To make it short and precise, so how does one apply for a patent? Of course the inventor must file an
application with the intellectual property office which must be subject to the rule of unity of invention,
meaning that the application shall relate to one invention only or to a group of inventions forming a
single general inventive concept. However take note, the fact that a patent has been granted on an
application that did not comply with requirement of unity of invention, that’s not a ground to cancel the
patent. So the application will be giving a filing date then the intellectual property office will examine
the compliance with requirements of the law on the contents of the application. After that the
intellectual property office will calcify the application, it will make a search for prior art and will check if
the requisite of novelty has been complied with, and if everything is in order the IPO will publish the
application and a document siting a prior art if any after 18 months from the date of filing or priority
date.

After publication any interested party may inspect the application documents and within 6 months from
publication, the applicant may submit a written request for the substantive examination. Now the IPO,
during the examination may grant or refuse the patent. In case of refusal the applicant may appeal to
the director of the bureau of patents and if granted then the patents will be published.

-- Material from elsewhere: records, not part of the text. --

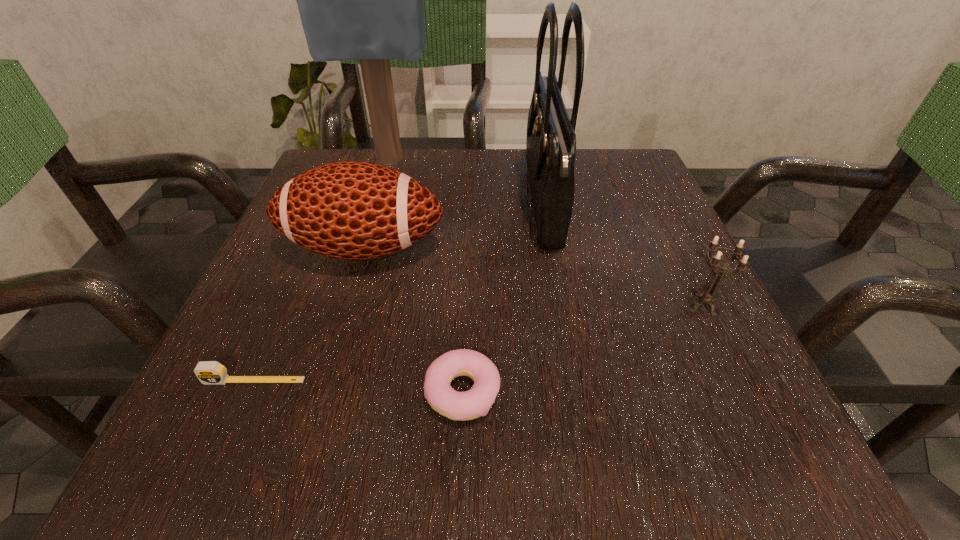
Find the location of a particular element. This screenshot has height=540, width=960. free location that satisfies the following two spatial constraints: 1. on the front side of the mallet; 2. on the right side of the fourth shortest object is located at coordinates (363, 248).

You are a GUI agent. You are given a task and a screenshot of the screen. Output one action in this format:
    pyautogui.click(x=<x>, y=<y>)
    Task: Click on the free space in the image that satisfies the following two spatial constraints: 1. on the back side of the doughnut; 2. on the right side of the third nearest object
    The width and height of the screenshot is (960, 540).
    Given the screenshot: What is the action you would take?
    pyautogui.click(x=466, y=305)

You are a GUI agent. You are given a task and a screenshot of the screen. Output one action in this format:
    pyautogui.click(x=<x>, y=<y>)
    Task: Click on the free spot that satisfies the following two spatial constraints: 1. at the front of the tape measure with the tape extended; 2. on the left side of the doughnut
    
    Given the screenshot: What is the action you would take?
    pyautogui.click(x=249, y=393)

This screenshot has width=960, height=540. I want to click on vacant area in the image that satisfies the following two spatial constraints: 1. with an open clasp on the front of the fifth object from left to right; 2. on the left side of the candle holder, so click(x=561, y=305).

Now take note that a publication already grants the applicant certain rights under section 46, specifically
the right to bring civil actions for infringement against any person who without authorization from the
applicant has wrongfully exercised the rights properly belonging to the applicant in relation to the
invention claimed in the published patent application provided that the offender had actual knowledge
that the invention that he was using was the subject matter of a published application or had received
written notice that the invention that he was using was the subject matter of a published application
being identified in the said notice by its serial number. However, take note that the action may not be
filed until after the grant of a patent on the published application and within four (4) years from the
commission of the acts complained of. So there’s a time limit within which to bring the action even
though he has a right by virtue of publication the applicant still has to observe the time limit given in the
law. Now at the time of the making of this episode the IPO allows the electronic application filing for
patents.

Under section 59, tells that the owner of a patent shall have the right to request the Bureau to make the
changes in the patent in order to:

(a) Limit the extent of the protection conferred by it;


(b) Correct obvious mistakes or to correct clerical errors; and
(c) Correct mistakes or errors, other than those referred to in letter (b), made in good faith: Provided,
That where the change would result in a broadening of the extent of protection conferred by the patent,
no request may be made after the expiration of two (2) years from the grant of a patent and the change
shall not affect the rights of any third party which has relied on the patent, as published.